Recent trends in Coffee value addition include: Canned coffee beverages; Ready mix coffee beverage; Coffee-milk admixture; Coffee jelly beverage; Fortified coffee beverages; Fortified coffee drink; Honeyed coffee; Coffee tablet; Freeze dried coffee tablets ; Flavoured coffee; Coffee wine; Candy from coffee beans; Germinated coffee; Cookie formulation with coffee; Coating of frozen pizza with coffee colorant; Carbonated coffee; Decaffeinated coffee; Soluble coffee; Instant hot cappuccino; Coffee paste; Flavoured coffee – the fastest growing area of the market is flavoured coffees which are increasingly becoming popular and now available in more than 150 different coffee flavors like vanilla, nutmeg and various fruit types. Flavouring is done by European roasters and as such the niche offers few opportunities for exporting countries in the developing world like Kenya. Speciality coffee- this market is also growing fast with demand for coffees bearing geographical indications (GIs) on increasing demand. Sustainable coffees - Sustainable coffee is increasingly becoming an important segment of the market offering a lot of new opportunities with a lot of support from European supermarkets and roasters. The four major European certifications for coffee production standards are Fair-trade, Organic, Rainforest Alliance and UTZ certified. The Common Code for the Coffee Community (4C) is a membership association involving coffee producers, trade and industry and civil society. Germany, France and the United Kingdom are Europe's largest markets for sustainable coffee followed by The Netherlands and Belgium.

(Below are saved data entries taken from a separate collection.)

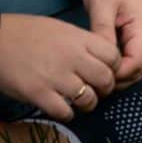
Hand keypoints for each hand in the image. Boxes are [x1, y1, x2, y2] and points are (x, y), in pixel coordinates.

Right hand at [0, 13, 120, 120]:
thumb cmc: (27, 32)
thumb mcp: (60, 29)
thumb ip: (81, 42)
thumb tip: (99, 57)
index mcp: (78, 38)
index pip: (113, 56)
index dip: (114, 67)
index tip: (107, 71)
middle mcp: (71, 57)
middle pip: (106, 79)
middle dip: (106, 89)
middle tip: (98, 90)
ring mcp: (55, 76)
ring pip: (89, 98)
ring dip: (88, 104)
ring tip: (82, 102)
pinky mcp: (39, 94)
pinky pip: (65, 112)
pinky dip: (68, 114)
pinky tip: (62, 108)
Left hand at [81, 0, 141, 88]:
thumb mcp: (102, 6)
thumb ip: (104, 33)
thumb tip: (103, 62)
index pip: (136, 63)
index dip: (118, 75)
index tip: (97, 76)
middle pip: (140, 69)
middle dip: (120, 80)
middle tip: (95, 82)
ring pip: (139, 67)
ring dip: (121, 76)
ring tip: (98, 76)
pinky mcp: (139, 36)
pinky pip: (135, 58)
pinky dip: (122, 67)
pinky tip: (105, 67)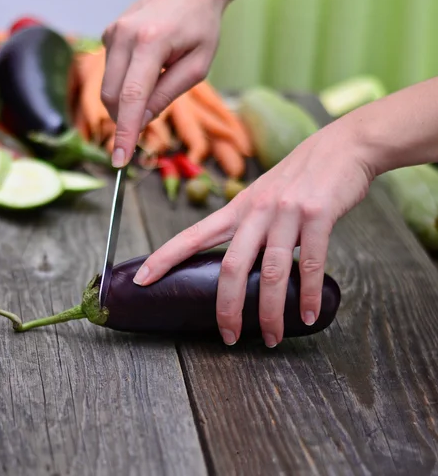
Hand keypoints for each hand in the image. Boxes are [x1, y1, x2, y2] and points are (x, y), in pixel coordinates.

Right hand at [100, 0, 224, 166]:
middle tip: (148, 126)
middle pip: (113, 97)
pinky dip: (124, 85)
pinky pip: (111, 73)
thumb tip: (141, 120)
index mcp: (151, 41)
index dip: (125, 132)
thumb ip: (167, 94)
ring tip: (156, 86)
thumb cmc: (201, 26)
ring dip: (126, 102)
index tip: (119, 160)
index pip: (132, 97)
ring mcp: (113, 33)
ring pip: (108, 88)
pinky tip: (146, 71)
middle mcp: (124, 34)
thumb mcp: (198, 66)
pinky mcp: (108, 34)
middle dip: (125, 119)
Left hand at [132, 120, 374, 346]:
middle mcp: (257, 210)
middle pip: (231, 266)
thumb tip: (241, 266)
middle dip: (226, 307)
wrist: (343, 146)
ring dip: (269, 311)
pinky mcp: (318, 215)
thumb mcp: (263, 196)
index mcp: (237, 207)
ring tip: (270, 337)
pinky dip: (308, 294)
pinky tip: (306, 315)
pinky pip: (311, 264)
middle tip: (228, 337)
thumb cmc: (299, 177)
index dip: (164, 257)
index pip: (192, 235)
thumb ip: (249, 227)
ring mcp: (287, 212)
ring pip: (271, 272)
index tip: (142, 279)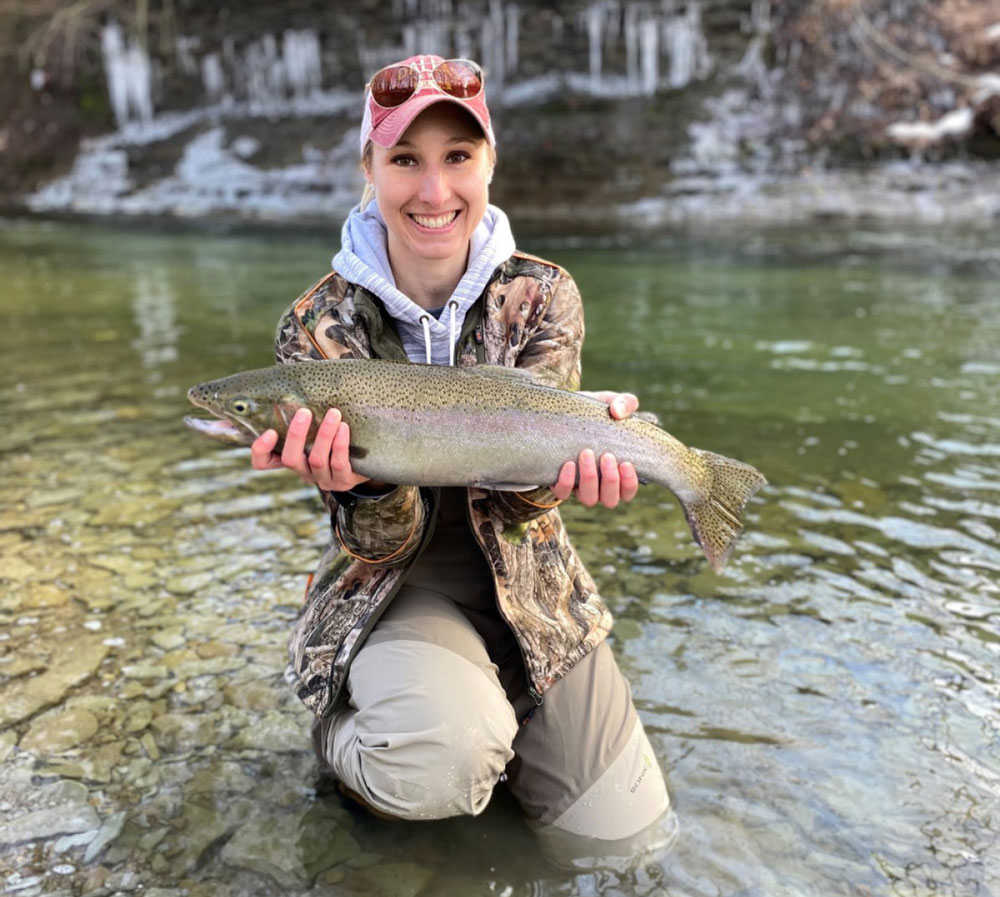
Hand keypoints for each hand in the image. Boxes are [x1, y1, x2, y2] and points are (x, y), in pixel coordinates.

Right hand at [250, 408, 370, 491]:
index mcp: (292, 457)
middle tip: (304, 412)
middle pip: (290, 459)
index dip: (261, 450)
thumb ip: (305, 409)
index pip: (263, 462)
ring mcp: (322, 479)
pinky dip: (340, 445)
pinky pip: (338, 465)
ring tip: (334, 414)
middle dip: (296, 435)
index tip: (269, 431)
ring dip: (324, 435)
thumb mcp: (318, 421)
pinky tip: (344, 428)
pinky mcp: (342, 481)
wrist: (369, 454)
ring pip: (316, 460)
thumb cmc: (337, 429)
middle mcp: (303, 471)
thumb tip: (295, 377)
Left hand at [551, 391, 640, 507]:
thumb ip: (624, 403)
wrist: (563, 413)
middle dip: (610, 480)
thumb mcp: (611, 403)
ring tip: (586, 453)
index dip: (629, 483)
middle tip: (606, 456)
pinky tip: (568, 464)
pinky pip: (562, 493)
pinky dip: (567, 482)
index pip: (628, 492)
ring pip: (589, 499)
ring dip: (590, 479)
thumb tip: (618, 412)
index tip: (626, 463)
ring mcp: (579, 486)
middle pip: (610, 500)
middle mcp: (599, 485)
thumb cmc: (594, 413)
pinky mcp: (559, 482)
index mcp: (617, 473)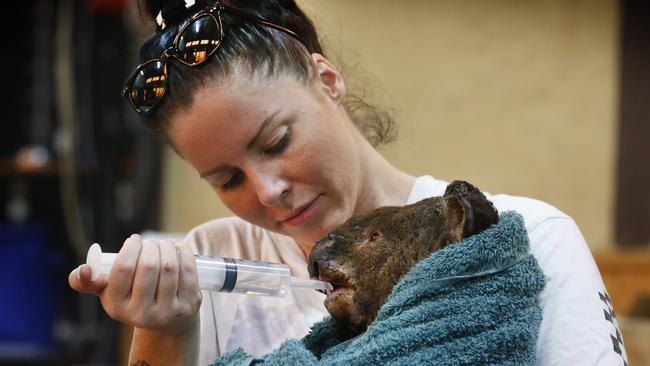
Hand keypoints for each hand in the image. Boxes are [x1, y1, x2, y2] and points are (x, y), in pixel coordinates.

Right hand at [68, 235, 201, 333]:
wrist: (165, 322)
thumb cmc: (133, 298)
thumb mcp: (108, 293)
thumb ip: (88, 281)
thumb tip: (82, 270)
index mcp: (118, 306)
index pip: (124, 269)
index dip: (131, 248)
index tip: (134, 239)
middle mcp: (142, 313)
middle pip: (149, 266)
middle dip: (150, 246)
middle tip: (150, 242)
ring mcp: (168, 311)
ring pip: (170, 267)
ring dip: (167, 247)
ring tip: (163, 244)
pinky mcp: (189, 306)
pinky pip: (188, 272)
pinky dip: (184, 254)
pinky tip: (178, 248)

Value added coffee by-products include: as a Source of dietary fibre; Coffee spirit; Charcoal production; Mushroom cultivation; Production of citric acid and gibberellic acid; Antioxidant compounds; Source of natural food colour; Production of aroma compounds; Biogas production; Sources of phenolic compounds etc
Perhaps everybody is already familiar with some of these practices, but are reluctant to try to charge more than the competitors even though you know your product is worth more. If this is you, remember: it is something of a myth that buyers always want to get the cheapest thing. Most buyers really are looking for the best value for their money, and they know that the cheapest is not always the best. If your product is more expensive than they can get it elsewhere, make sure they understand why. Is it higher quality? Better tasting? A superior variety? Sustainably or organically grown? Crafted by an artist? As long as the value is there, people are glad to get it, and may even choose a higher priced product if they are convinced it is worth it. Building a personal relationship with buyers is also very useful in this process, as is having a recognizable, known farm or estate name.

Value-adding to your products can improve your economic situation, as well as add value to your life. Value-adding to your products gives you room to express yourself more fully, be more creative, to create a personal presence in your products. Marketing more like an entrepreneur than a wholesaler is also a good feeling, as you'll start to feel more in control of your financial life and less at the mercy of the market prices.